My usual deliveries on Thursday take twice as long because my customers want to talk about the fayre and hand over items for the auction. I collect five bottles of wine, a set of placemats depicting steam trains, a five-hundred piece jigsaw of Westminster Abbey and a milk jug that looks like a cow.
Anna phones just as I’m consulting the A–Z to find the last drop of the day.
‘Tortoise races are off,’ she says brusquely.
‘Really? Why?’
‘Health and Safety.’
I laugh incredulously. ‘But half a dozen tortoises aren’t going to rampage about the place maiming thousands, are they?’
‘Terrapin-related illn
esses,’ she says flatly. ‘They’re worried people might catch one.’
Anna’s bizarre news has a calming effect on me. We can do without the tortoises. Erik will be back in time and he’ll be the perfect auctioneer.
Everything is going to be absolutely fine.
I’m still grinning at the ‘terrapin-related illnesses’ as I pull the last box of the day from the back of the van and head into a Victorian house converted into flats.
Miss C Dodds, a brand new customer, lives on the first floor.
I press the doorbell and when there’s no sound from within, I prepare to leave the box by the door as we agreed. Then just as I’m jotting the cost of the box on a compliment slip, I hear a bolt being pulled back.

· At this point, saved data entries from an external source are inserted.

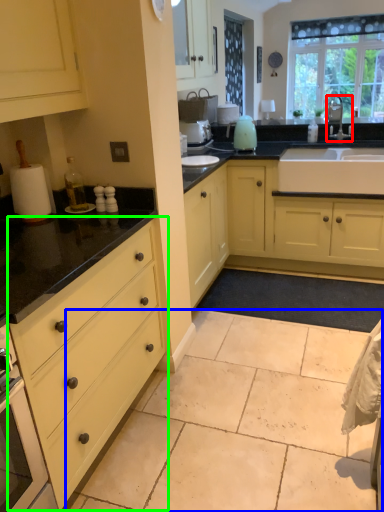
Question: Considering the real-world distances, which object is farthest from tap (highlighted by a red box)? granite (highlighted by a blue box) or drawer (highlighted by a green box)?

Choices:
 (A) granite
 (B) drawer

Answer: (B)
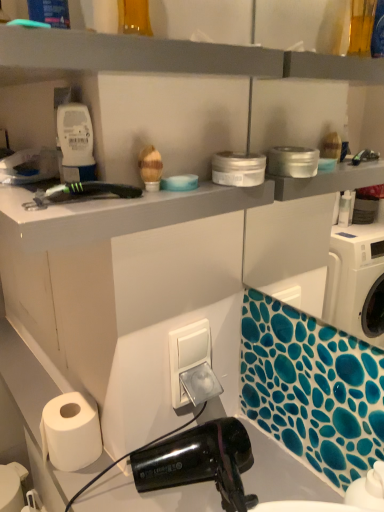
Find the location of a particular element. white matte paper towel at lower left is located at coordinates click(70, 432).

The image size is (384, 512). What are the coordinates of `gray matte shelf at upper center` in the screenshot? It's located at click(123, 56).

Image resolution: width=384 pixels, height=512 pixels. I want to click on white plastic switch at center, so click(192, 365).

In the scene shown: Considering the sizes of white matte paper towel at lower left and gray matte shelf at upper center in the image, is white matte paper towel at lower left wider or thinner than gray matte shelf at upper center?

Considering their sizes, white matte paper towel at lower left looks slimmer than gray matte shelf at upper center.

Considering the relative sizes of white matte paper towel at lower left and gray matte shelf at upper center in the image provided, is white matte paper towel at lower left shorter than gray matte shelf at upper center?

In fact, white matte paper towel at lower left may be taller than gray matte shelf at upper center.

Which is in front, point (58, 454) or point (80, 54)?

Point (80, 54)

From a real-world perspective, is white matte paper towel at lower left positioned above or below white plastic switch at center?

From a real-world perspective, white matte paper towel at lower left is physically below white plastic switch at center.

This screenshot has height=512, width=384. In the image, there is a white matte paper towel at lower left. Find the location of `electric outlet above it (from the image's perspective)`. electric outlet above it (from the image's perspective) is located at coordinates pyautogui.click(x=192, y=365).

From the image's perspective, is white matte paper towel at lower left above white plastic switch at center?

No, from the image's perspective, white matte paper towel at lower left is not on top of white plastic switch at center.

Considering the relative positions of white matte paper towel at lower left and white plastic switch at center in the image provided, is white matte paper towel at lower left in front of white plastic switch at center?

Yes, it is in front of white plastic switch at center.

Who is smaller, white plastic switch at center or gray matte shelf at upper center?

With smaller size is white plastic switch at center.

Visually, is white plastic switch at center positioned to the left or to the right of gray matte shelf at upper center?

In the image, white plastic switch at center appears on the right side of gray matte shelf at upper center.

Is the position of white plastic switch at center less distant than that of gray matte shelf at upper center?

No.

From the image's perspective, does gray matte shelf at upper center appear lower than white matte paper towel at lower left?

Incorrect, from the image's perspective, gray matte shelf at upper center is higher than white matte paper towel at lower left.

Where is `shelf that is in front of the white matte paper towel at lower left`? shelf that is in front of the white matte paper towel at lower left is located at coordinates (123, 56).

Is gray matte shelf at upper center positioned before white matte paper towel at lower left?

That is True.

Does gray matte shelf at upper center turn towards white matte paper towel at lower left?

No, gray matte shelf at upper center does not turn towards white matte paper towel at lower left.

Does point (247, 59) lie behind point (198, 362)?

That is False.

From the image's perspective, is gray matte shelf at upper center below white plastic switch at center?

Incorrect, from the image's perspective, gray matte shelf at upper center is higher than white plastic switch at center.

From a real-world perspective, between gray matte shelf at upper center and white plastic switch at center, who is vertically lower?

white plastic switch at center is physically lower.

Based on the photo, is gray matte shelf at upper center turned away from white plastic switch at center?

No.

Considering the positions of objects white plastic switch at center and white matte paper towel at lower left in the image provided, who is more to the right, white plastic switch at center or white matte paper towel at lower left?

white plastic switch at center is more to the right.

Is point (209, 376) more distant than point (52, 421)?

Yes, it is.

Does white plastic switch at center have a greater width compared to white matte paper towel at lower left?

No.

Is white plastic switch at center next to white matte paper towel at lower left and touching it?

white plastic switch at center and white matte paper towel at lower left are not in contact.

In the image, there is a gray matte shelf at upper center. Where is `paper towel below it (from a real-world perspective)`? paper towel below it (from a real-world perspective) is located at coordinates (70, 432).

Where is `electric outlet lying behind the white matte paper towel at lower left`? Image resolution: width=384 pixels, height=512 pixels. electric outlet lying behind the white matte paper towel at lower left is located at coordinates (192, 365).

From the image, which object appears to be farther from white matte paper towel at lower left, gray matte shelf at upper center or white plastic switch at center?

Based on the image, gray matte shelf at upper center appears to be further to white matte paper towel at lower left.

Based on their spatial positions, is white matte paper towel at lower left or white plastic switch at center further from gray matte shelf at upper center?

The object further to gray matte shelf at upper center is white matte paper towel at lower left.

Which object lies further to the anchor point gray matte shelf at upper center, white plastic switch at center or white matte paper towel at lower left?

Among the two, white matte paper towel at lower left is located further to gray matte shelf at upper center.

From the image, which object appears to be nearer to white plastic switch at center, white matte paper towel at lower left or gray matte shelf at upper center?

Among the two, white matte paper towel at lower left is located nearer to white plastic switch at center.

When comparing their distances from white matte paper towel at lower left, does white plastic switch at center or gray matte shelf at upper center seem closer?

Based on the image, white plastic switch at center appears to be nearer to white matte paper towel at lower left.

From the image, which object appears to be nearer to white plastic switch at center, gray matte shelf at upper center or white matte paper towel at lower left?

Among the two, white matte paper towel at lower left is located nearer to white plastic switch at center.

I want to click on electric outlet between gray matte shelf at upper center and white matte paper towel at lower left in the up-down direction, so click(x=192, y=365).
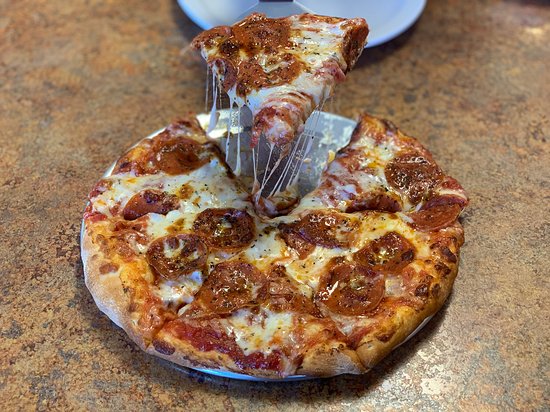
Locate an element on the screen. This screenshot has width=550, height=412. table in front of pizza is located at coordinates (265, 400).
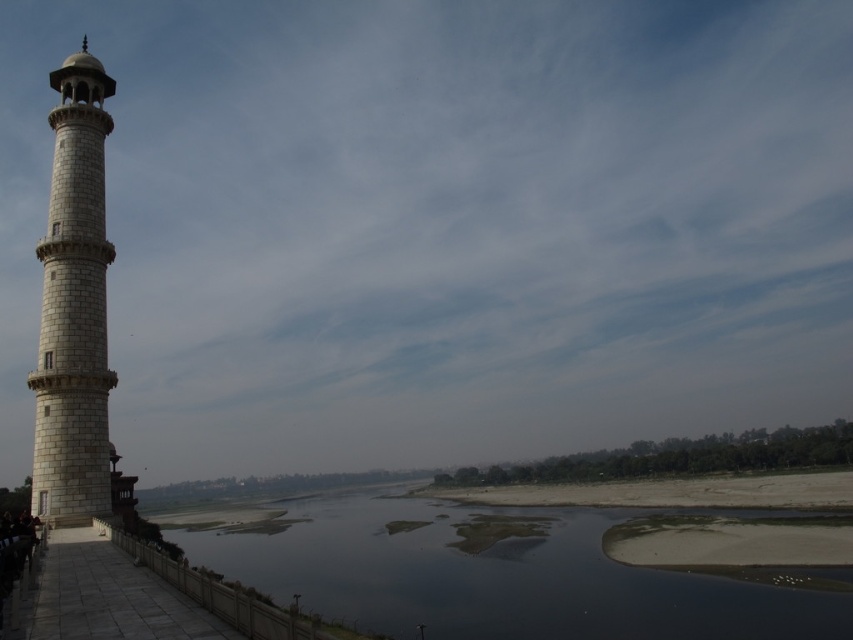
Question: Is dark water at lower center bigger than white stone tower at left?

Choices:
 (A) yes
 (B) no

Answer: (A)

Question: Which point is closer to the camera?

Choices:
 (A) white stone tower at left
 (B) dark water at lower center

Answer: (A)

Question: Does dark water at lower center appear over white stone tower at left?

Choices:
 (A) no
 (B) yes

Answer: (A)

Question: Is dark water at lower center in front of white stone tower at left?

Choices:
 (A) no
 (B) yes

Answer: (A)

Question: Which point is closer to the camera taking this photo?

Choices:
 (A) (73, 401)
 (B) (587, 602)

Answer: (A)

Question: Among these points, which one is nearest to the camera?

Choices:
 (A) (532, 516)
 (B) (59, 278)

Answer: (B)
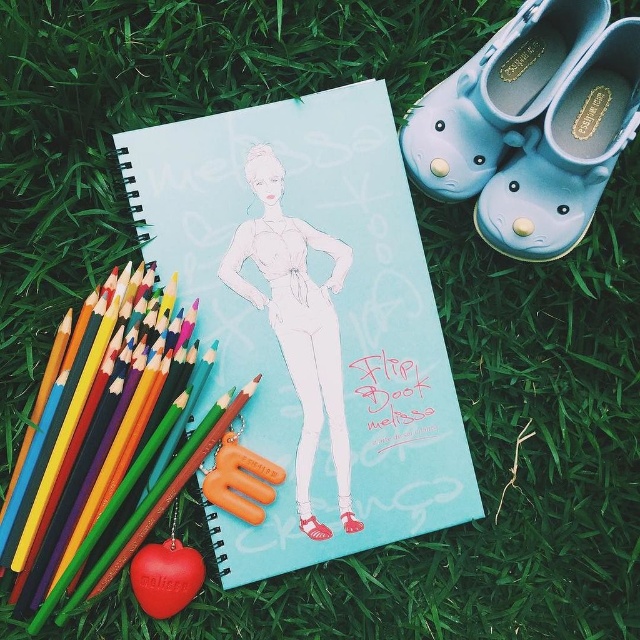
Question: Which of the following is the closest to the observer?

Choices:
 (A) (x=472, y=154)
 (B) (x=296, y=221)

Answer: (A)

Question: Which point appears closest to the camera in this image?

Choices:
 (A) (545, 22)
 (B) (340, 387)

Answer: (A)

Question: From the image, what is the correct spatial relationship of white paper at center in relation to light blue rubber shoe at upper right?

Choices:
 (A) below
 (B) above

Answer: (A)

Question: Is light blue paper at center above matte blue rubber clog at upper right?

Choices:
 (A) yes
 (B) no

Answer: (B)

Question: Which point is closer to the camera taking this photo?

Choices:
 (A) (337, 371)
 (B) (269, 182)

Answer: (B)

Question: Where is white paper at center located in relation to light blue rubber shoe at upper right in the image?

Choices:
 (A) left
 (B) right

Answer: (A)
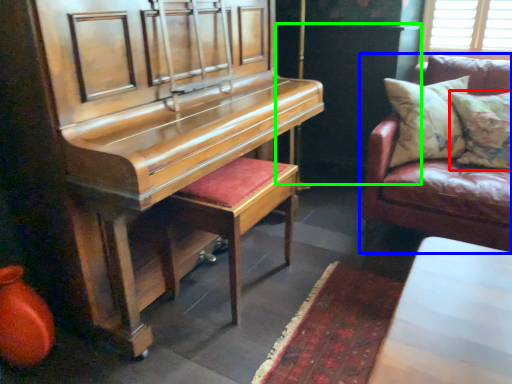
Question: Which object is positioned farthest from pillow (highlighted by a red box)? Select from studio couch (highlighted by a blue box) and dark (highlighted by a green box).

Choices:
 (A) studio couch
 (B) dark

Answer: (B)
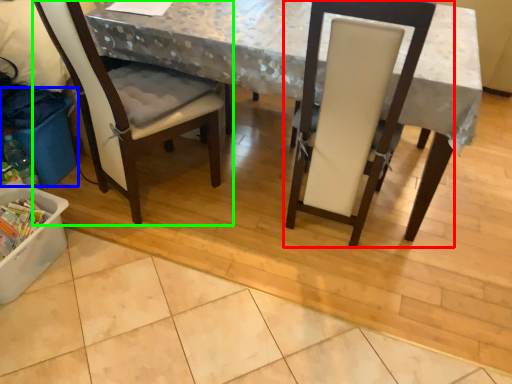
Question: Considering the real-world distances, which object is farthest from chair (highlighted by a red box)? recycling bin (highlighted by a blue box) or chair (highlighted by a green box)?

Choices:
 (A) recycling bin
 (B) chair

Answer: (A)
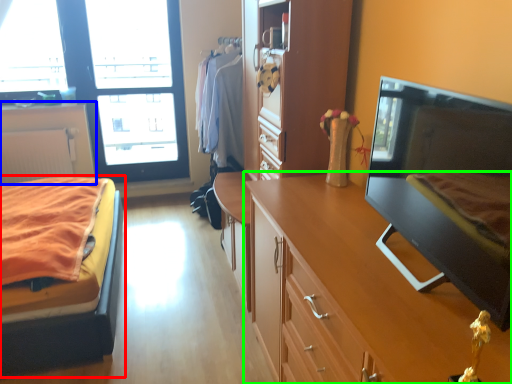
Question: Which object is the farthest from bed (highlighted by a red box)? Choose among these: cabinetry (highlighted by a blue box) or cabinetry (highlighted by a green box).

Choices:
 (A) cabinetry
 (B) cabinetry

Answer: (A)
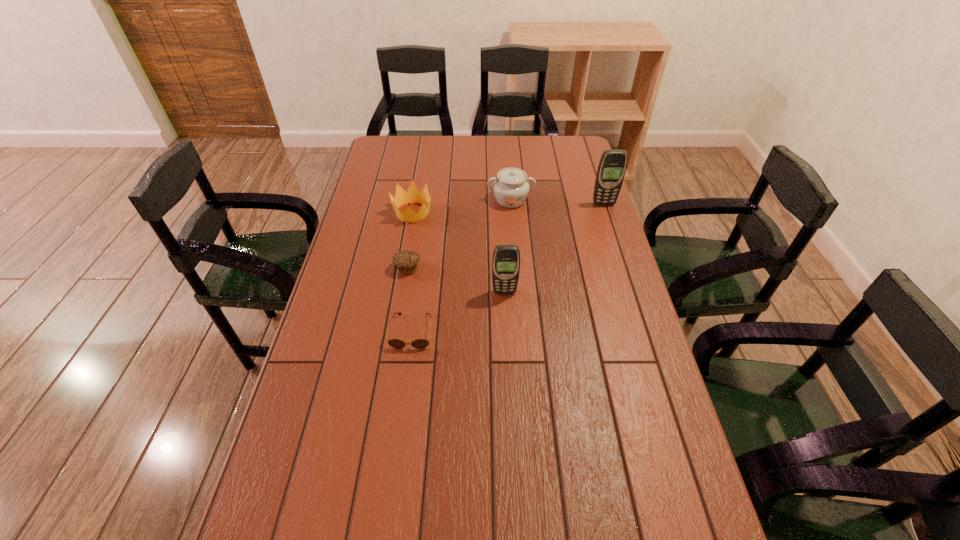
Identify the location of the left cellular telephone. (506, 258).

Locate an element on the screen. the fifth shortest object is located at coordinates (506, 258).

What are the coordinates of `the right cellular telephone` in the screenshot? It's located at (612, 166).

Where is `the tallest object`? The height and width of the screenshot is (540, 960). the tallest object is located at coordinates (612, 166).

You are a GUI agent. You are given a task and a screenshot of the screen. Output one action in this format:
    pyautogui.click(x=<x>, y=<y>)
    Task: Click on the crown
    The height and width of the screenshot is (540, 960).
    Given the screenshot: What is the action you would take?
    tap(413, 195)

Locate an element on the screen. Image resolution: width=960 pixels, height=540 pixels. the shortest object is located at coordinates (395, 343).

Identify the location of the nearest object. This screenshot has width=960, height=540. tap(395, 343).

At what (x,y) coordinates should I click in order to perform the action: click on the third nearest object. Please return your answer as a coordinate pair (x, y). Looking at the image, I should click on (406, 261).

The height and width of the screenshot is (540, 960). Find the location of `the second shortest object`. the second shortest object is located at coordinates (406, 261).

I want to click on the fourth shortest object, so click(511, 187).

Miss C Dodds is dressed in slim-fitting jeans and a sky-blue T-shirt. She has dark hair pulled into a loose knot and huge, slightly wary brown eyes. Her arms are very pale and slender. No bingo wings for her, I think, a split-second before it hits me.
I know this person.
I’ve seen her before. Standing in the street watching me.
Miss C Dodds. C for Charlotte.
Lottie.
‘Hi.’ I force a jollity I’m not feeling. ‘Standard box. No onions. Extra apples?’
She stares at me with frightened eyes, still holding on to the door handle.
‘I planned what I’d say,’ she whispers at last. ‘But now you’re here …’
My heart bumps in my chest.
I ask her if she’s all right because she quite plainly isn’t.
‘Will you come in?’ She pulls the door wide and after a second’s hesitation, I cross the threshold, placing the box on the floor.
She indicates the sofa and I sit down.
Lottie perches at the other end and stares for a moment at her hands gripped in her lap. ‘I feel bad getting you here under false pretences. But I didn’t want to come to your house because he might be there.’
I’m thrown for a second. Then I realise she’s talking about Erik.
‘But why would you want to avoid Erik? I thought you were friends.’
She gives a curious little laugh. ‘Friends. Lovers. Even talked about getting engaged.’ She looks at me with a sad smile. ‘Oh, we’ve done the lot.’